_Try it_
Rewrite the newsgroup page from "Minneapolis, MN 55408" to "by someone new.", putting "newcomers" wherever "newbies" appears.

_Passage_
__________________________________________________
Page Two (remarks 11-20)
How To Reach Neil
A Gentle Reminder, As Neil Becomes A
Household Name
Literature to Read In Parallel To Sandman
Free Usenet
On Topic at AFN-G
Redundant Questions and Favourite Authors
What the Bible Really Says
Seeking Destruction
Where's Neil?
How To Reach Neil - common knowledge
Neil Gaiman
c/o Dreamhaven Books
912 West Lake St.
Minneapolis, MN 55408
A Gentle Reminder, As Neil Becomes A Household Name - Jinx
1) As Neil's latest gets more and more press and popularity, we'll be getting more and more people to the ng. Some won't understand our group dynamic, and some will be here simply to troll (which thankfully we have :eg: ways of dealing with), and some will be personal and nasty on purpose, and some will be thingies, fit in wonderfully and it will feel like they have always been here. Please just remember not everyone lurks before they post, and not everyone is here to be nice. I'm not saying all newbies are evil/stupid/perfect, just that not everyone fits around here or is always nice. As well as we do have a tendency to do some odd things, group gropes, tuesdays, those can all be taken oddly by someone new.
__________________________________________________
_Data supplied_
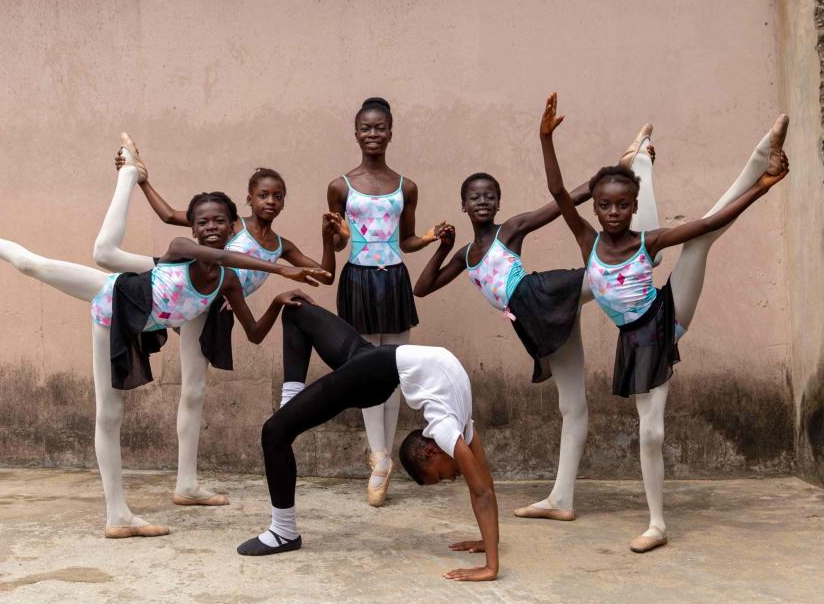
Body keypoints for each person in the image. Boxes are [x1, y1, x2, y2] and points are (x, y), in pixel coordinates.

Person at [0, 148, 326, 538]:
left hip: (163, 318)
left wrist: (276, 299)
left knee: (194, 390)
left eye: (220, 221)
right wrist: (280, 271)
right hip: (116, 303)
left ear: (231, 223)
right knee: (35, 268)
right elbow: (214, 254)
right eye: (203, 222)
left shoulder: (229, 281)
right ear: (193, 228)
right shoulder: (183, 248)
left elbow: (254, 333)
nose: (211, 228)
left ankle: (186, 485)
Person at [542, 92, 789, 552]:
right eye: (605, 206)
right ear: (595, 208)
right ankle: (641, 160)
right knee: (650, 431)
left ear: (631, 209)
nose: (613, 213)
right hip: (635, 342)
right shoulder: (587, 242)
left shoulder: (646, 238)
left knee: (701, 239)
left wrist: (764, 187)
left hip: (667, 315)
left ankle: (760, 156)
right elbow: (558, 194)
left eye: (621, 206)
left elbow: (709, 222)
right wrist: (545, 139)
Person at [413, 113, 663, 522]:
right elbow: (422, 288)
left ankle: (641, 180)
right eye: (474, 197)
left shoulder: (508, 230)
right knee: (572, 404)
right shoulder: (464, 256)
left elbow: (563, 201)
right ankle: (561, 499)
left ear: (499, 203)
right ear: (462, 205)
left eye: (490, 195)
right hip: (533, 320)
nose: (482, 201)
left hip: (542, 295)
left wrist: (619, 172)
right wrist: (443, 247)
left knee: (610, 270)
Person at [100, 135, 344, 505]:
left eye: (278, 196)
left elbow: (324, 275)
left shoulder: (281, 246)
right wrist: (144, 180)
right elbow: (170, 217)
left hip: (210, 308)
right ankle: (128, 174)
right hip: (182, 281)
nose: (271, 202)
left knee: (194, 391)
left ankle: (186, 484)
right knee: (111, 261)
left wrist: (331, 241)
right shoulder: (231, 225)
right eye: (263, 195)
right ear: (249, 199)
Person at [237, 303, 499, 582]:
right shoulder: (450, 429)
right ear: (431, 451)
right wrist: (491, 566)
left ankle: (283, 531)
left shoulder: (455, 426)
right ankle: (290, 407)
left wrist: (489, 548)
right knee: (295, 311)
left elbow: (483, 486)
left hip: (375, 370)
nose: (453, 478)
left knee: (274, 433)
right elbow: (483, 490)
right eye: (442, 476)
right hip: (370, 370)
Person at [326, 97, 445, 506]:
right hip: (357, 278)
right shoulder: (340, 186)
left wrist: (428, 238)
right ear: (355, 132)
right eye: (365, 128)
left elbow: (406, 241)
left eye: (380, 128)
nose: (372, 134)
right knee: (364, 370)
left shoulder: (405, 186)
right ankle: (378, 457)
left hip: (393, 278)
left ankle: (385, 456)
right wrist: (336, 233)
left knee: (394, 369)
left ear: (390, 132)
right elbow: (341, 241)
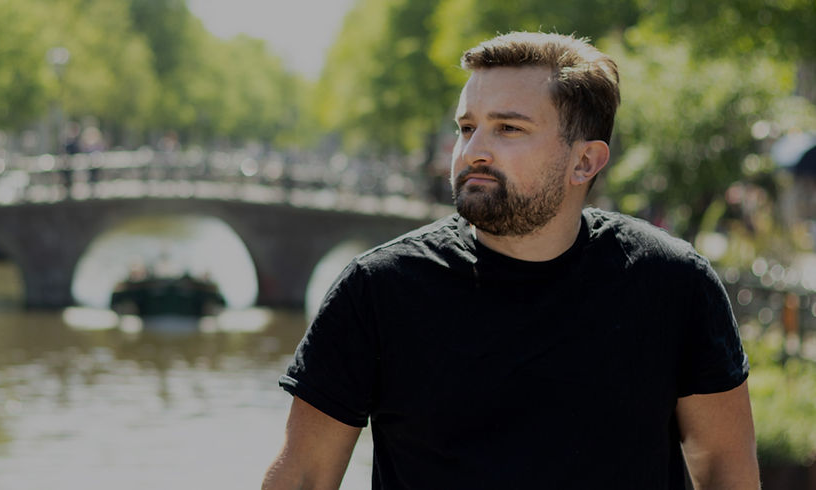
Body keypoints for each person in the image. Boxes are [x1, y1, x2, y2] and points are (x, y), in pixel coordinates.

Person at [262, 32, 759, 490]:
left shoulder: (673, 283)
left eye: (508, 129)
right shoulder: (377, 289)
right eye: (466, 127)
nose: (473, 151)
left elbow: (725, 470)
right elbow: (303, 476)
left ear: (584, 161)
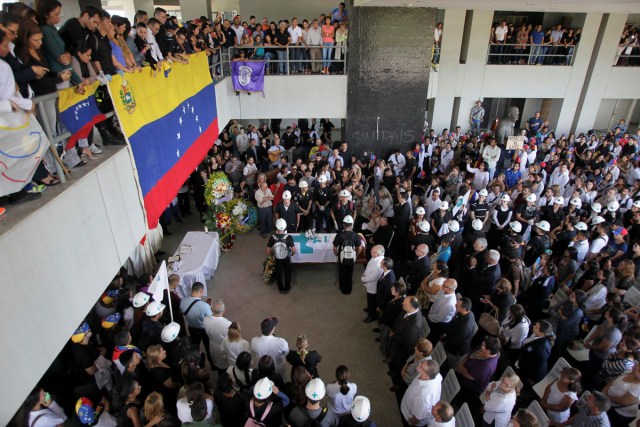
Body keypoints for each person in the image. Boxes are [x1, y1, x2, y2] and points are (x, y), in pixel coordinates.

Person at [179, 282, 214, 369]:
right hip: (204, 330)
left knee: (195, 347)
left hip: (192, 329)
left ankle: (196, 364)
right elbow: (211, 318)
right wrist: (208, 307)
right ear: (201, 291)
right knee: (208, 347)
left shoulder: (182, 301)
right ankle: (212, 364)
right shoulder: (205, 306)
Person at [400, 360, 442, 426]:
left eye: (421, 366)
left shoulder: (424, 397)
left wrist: (409, 423)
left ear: (426, 376)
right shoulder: (436, 375)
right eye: (422, 362)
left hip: (408, 416)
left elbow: (416, 417)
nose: (419, 363)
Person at [441, 297, 477, 370]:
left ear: (463, 309)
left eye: (457, 306)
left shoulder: (464, 327)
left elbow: (455, 341)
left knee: (451, 366)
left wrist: (444, 339)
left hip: (456, 351)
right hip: (453, 339)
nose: (455, 305)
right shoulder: (468, 312)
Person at [333, 215, 363, 294]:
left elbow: (334, 248)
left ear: (343, 224)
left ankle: (342, 288)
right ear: (352, 225)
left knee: (342, 272)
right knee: (350, 272)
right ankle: (348, 289)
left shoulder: (339, 235)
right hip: (352, 258)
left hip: (342, 257)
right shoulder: (356, 235)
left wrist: (337, 255)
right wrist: (356, 255)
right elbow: (360, 248)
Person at [267, 218, 296, 294]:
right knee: (287, 272)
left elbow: (267, 250)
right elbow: (294, 250)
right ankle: (287, 288)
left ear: (276, 227)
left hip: (277, 258)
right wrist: (292, 254)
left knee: (278, 273)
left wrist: (271, 255)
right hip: (286, 257)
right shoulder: (289, 237)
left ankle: (280, 288)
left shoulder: (272, 237)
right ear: (285, 226)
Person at [203, 298, 232, 373]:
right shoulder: (228, 324)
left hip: (212, 344)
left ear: (211, 309)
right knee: (224, 363)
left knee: (215, 358)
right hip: (223, 346)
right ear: (224, 310)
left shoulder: (206, 320)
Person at [362, 245, 385, 323]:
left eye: (373, 251)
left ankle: (372, 316)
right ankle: (369, 309)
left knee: (372, 300)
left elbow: (373, 277)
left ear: (378, 254)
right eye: (371, 250)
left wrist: (363, 279)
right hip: (369, 281)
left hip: (373, 285)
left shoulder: (379, 264)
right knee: (369, 298)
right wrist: (364, 274)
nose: (371, 252)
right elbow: (368, 266)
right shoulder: (374, 257)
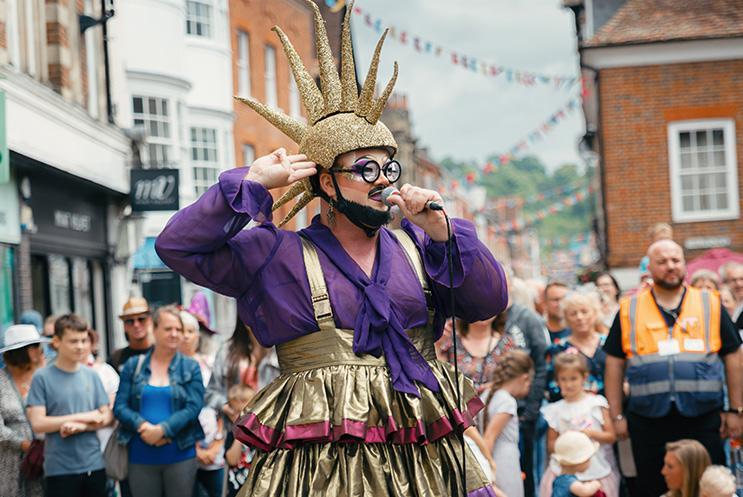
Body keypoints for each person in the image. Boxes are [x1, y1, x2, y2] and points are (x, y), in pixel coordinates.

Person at [154, 3, 507, 495]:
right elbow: (177, 247)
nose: (382, 181)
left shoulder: (417, 244)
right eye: (365, 169)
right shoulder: (273, 254)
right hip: (321, 468)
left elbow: (489, 302)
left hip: (425, 455)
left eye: (389, 168)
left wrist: (448, 234)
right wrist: (249, 185)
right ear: (327, 183)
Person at [603, 240, 743, 497]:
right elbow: (613, 363)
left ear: (684, 264)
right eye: (663, 261)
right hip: (648, 419)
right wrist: (617, 416)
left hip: (703, 416)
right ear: (650, 267)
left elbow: (733, 356)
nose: (670, 266)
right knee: (653, 487)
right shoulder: (629, 308)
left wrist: (735, 410)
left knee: (708, 486)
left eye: (676, 260)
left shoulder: (709, 304)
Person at [112, 306, 204, 497]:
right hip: (140, 454)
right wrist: (143, 426)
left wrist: (163, 429)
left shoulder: (191, 367)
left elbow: (194, 406)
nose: (174, 334)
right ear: (154, 330)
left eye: (178, 329)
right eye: (168, 329)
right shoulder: (133, 366)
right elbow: (120, 407)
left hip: (180, 453)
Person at [27, 314, 112, 497]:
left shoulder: (92, 375)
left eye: (83, 340)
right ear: (56, 342)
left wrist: (80, 426)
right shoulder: (42, 378)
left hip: (94, 465)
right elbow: (38, 423)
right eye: (73, 341)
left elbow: (106, 417)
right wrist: (86, 416)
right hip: (59, 469)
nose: (80, 346)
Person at [540, 353, 619, 497]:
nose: (568, 384)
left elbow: (611, 436)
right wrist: (567, 440)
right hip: (565, 471)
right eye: (563, 379)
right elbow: (550, 445)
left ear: (584, 377)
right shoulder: (555, 410)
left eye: (573, 379)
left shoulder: (595, 404)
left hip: (594, 469)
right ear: (557, 381)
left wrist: (590, 434)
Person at [179, 311, 224, 497]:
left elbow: (222, 403)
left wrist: (218, 442)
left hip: (215, 449)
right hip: (184, 450)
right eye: (182, 330)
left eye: (191, 331)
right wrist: (195, 450)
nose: (186, 336)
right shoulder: (169, 368)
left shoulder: (211, 364)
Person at [479, 350, 534, 497]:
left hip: (495, 461)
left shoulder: (487, 394)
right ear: (525, 378)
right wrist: (487, 470)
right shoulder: (507, 401)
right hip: (504, 464)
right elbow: (489, 437)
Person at [0, 324, 46, 497]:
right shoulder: (1, 381)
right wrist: (26, 445)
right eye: (33, 347)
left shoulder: (44, 376)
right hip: (10, 460)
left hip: (45, 457)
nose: (39, 350)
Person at [545, 291, 607, 402]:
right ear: (566, 318)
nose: (579, 317)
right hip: (575, 412)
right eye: (573, 314)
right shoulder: (558, 349)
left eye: (584, 311)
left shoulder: (609, 342)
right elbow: (552, 387)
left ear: (595, 313)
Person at [438, 313, 518, 392]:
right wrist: (438, 344)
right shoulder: (449, 340)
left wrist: (494, 388)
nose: (483, 309)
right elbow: (438, 374)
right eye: (477, 303)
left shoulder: (508, 344)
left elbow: (514, 382)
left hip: (495, 403)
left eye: (489, 304)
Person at [224, 384, 256, 497]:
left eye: (245, 413)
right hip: (236, 489)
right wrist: (240, 432)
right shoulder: (232, 434)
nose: (241, 417)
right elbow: (232, 460)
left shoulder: (261, 434)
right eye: (237, 413)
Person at [550, 431, 604, 497]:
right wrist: (595, 484)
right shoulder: (567, 481)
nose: (590, 462)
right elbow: (585, 491)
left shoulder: (561, 479)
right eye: (588, 459)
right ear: (578, 463)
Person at [109, 297, 153, 373]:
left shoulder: (161, 353)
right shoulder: (116, 359)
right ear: (124, 326)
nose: (136, 325)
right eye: (130, 321)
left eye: (141, 319)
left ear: (149, 321)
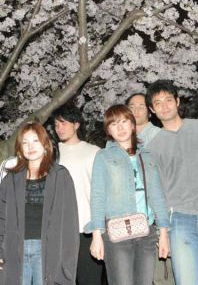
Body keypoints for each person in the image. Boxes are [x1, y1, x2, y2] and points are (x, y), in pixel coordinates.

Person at [145, 80, 198, 285]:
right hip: (179, 221)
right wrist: (163, 232)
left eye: (168, 100)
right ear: (152, 110)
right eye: (157, 103)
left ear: (177, 101)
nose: (164, 106)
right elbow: (156, 193)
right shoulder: (152, 148)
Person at [0, 122, 79, 284]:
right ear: (19, 148)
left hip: (48, 252)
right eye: (25, 142)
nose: (30, 146)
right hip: (14, 251)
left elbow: (70, 223)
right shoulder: (11, 179)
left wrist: (67, 266)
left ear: (45, 144)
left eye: (35, 140)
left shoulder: (60, 176)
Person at [86, 105, 170, 285]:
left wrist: (163, 233)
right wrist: (96, 236)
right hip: (117, 233)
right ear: (108, 130)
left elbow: (157, 196)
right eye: (114, 124)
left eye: (124, 121)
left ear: (132, 125)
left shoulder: (147, 156)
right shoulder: (103, 156)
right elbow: (97, 197)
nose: (120, 127)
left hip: (146, 232)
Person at [126, 93, 174, 285]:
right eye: (132, 106)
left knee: (164, 275)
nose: (136, 110)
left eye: (141, 106)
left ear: (149, 111)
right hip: (130, 217)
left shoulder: (160, 136)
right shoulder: (116, 140)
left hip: (159, 213)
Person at [53, 105, 103, 285]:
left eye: (63, 123)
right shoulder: (51, 153)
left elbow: (101, 192)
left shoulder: (94, 152)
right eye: (56, 125)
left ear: (76, 124)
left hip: (87, 228)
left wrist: (99, 231)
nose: (59, 128)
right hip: (58, 229)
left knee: (89, 280)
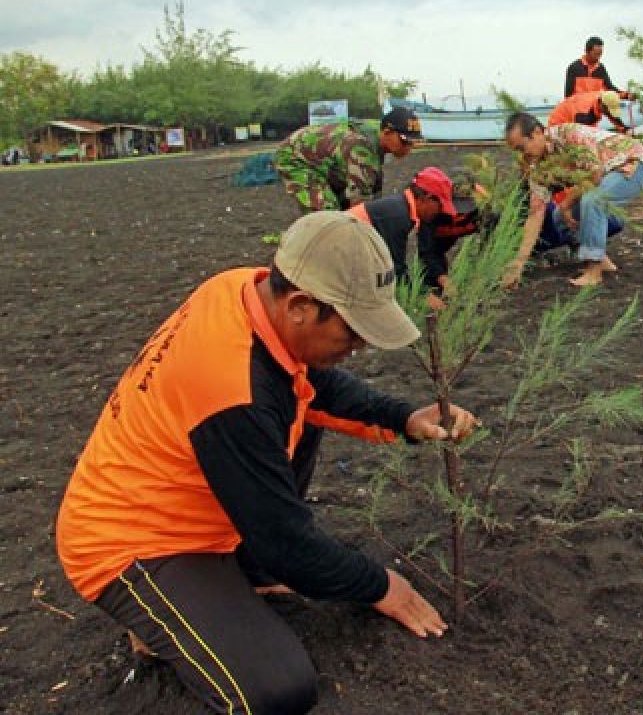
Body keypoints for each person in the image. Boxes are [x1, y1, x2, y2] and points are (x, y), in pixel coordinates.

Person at [56, 211, 479, 715]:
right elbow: (290, 546)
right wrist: (381, 585)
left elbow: (308, 385)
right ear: (300, 305)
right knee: (278, 691)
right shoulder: (233, 392)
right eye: (353, 332)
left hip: (194, 494)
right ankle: (157, 616)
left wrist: (403, 418)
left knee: (298, 409)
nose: (360, 347)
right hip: (131, 541)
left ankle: (238, 573)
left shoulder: (242, 289)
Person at [503, 112, 643, 287]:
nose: (523, 154)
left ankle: (594, 270)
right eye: (517, 151)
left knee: (593, 200)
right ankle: (603, 260)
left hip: (632, 163)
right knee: (559, 219)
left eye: (522, 148)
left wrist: (567, 203)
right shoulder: (538, 168)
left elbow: (595, 175)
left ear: (537, 132)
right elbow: (536, 213)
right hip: (605, 176)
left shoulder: (569, 135)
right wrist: (519, 263)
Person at [346, 166, 460, 310]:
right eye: (440, 206)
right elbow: (394, 269)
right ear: (427, 198)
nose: (440, 212)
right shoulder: (398, 216)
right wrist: (423, 296)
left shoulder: (401, 207)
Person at [275, 106, 424, 214]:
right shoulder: (362, 149)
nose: (408, 148)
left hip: (328, 161)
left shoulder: (377, 133)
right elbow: (361, 203)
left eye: (412, 143)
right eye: (405, 142)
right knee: (328, 217)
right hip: (296, 159)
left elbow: (373, 188)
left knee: (346, 207)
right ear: (387, 132)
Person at [547, 89, 628, 132]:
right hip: (557, 125)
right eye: (608, 110)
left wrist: (624, 129)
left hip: (577, 119)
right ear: (602, 105)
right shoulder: (583, 113)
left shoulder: (604, 97)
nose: (609, 114)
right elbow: (580, 133)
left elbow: (611, 115)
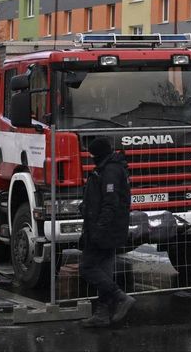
__________________________________________________
_Response to the task_
Minneapolis, MN 55408
A Gentle Reminder, As Neil Becomes A Household Name - Jinx
1) As Neil's latest gets more and more press and popularity, we'll be getting more and more people to the ng. Some won't understand our group dynamic, and some will be here simply to troll (which thankfully we have :eg: ways of dealing with), and some will be personal and nasty on purpose, and some will be thingies, fit in wonderfully and it will feel like they have always been here. Please just remember not everyone lurks before they post, and not everyone is here to be nice. I'm not saying all newcomers are evil/stupid/perfect, just that not everyone fits around here or is always nice. As well as we do have a tendency to do some odd things, group gropes, tuesdays, those can all be taken oddly by someone new.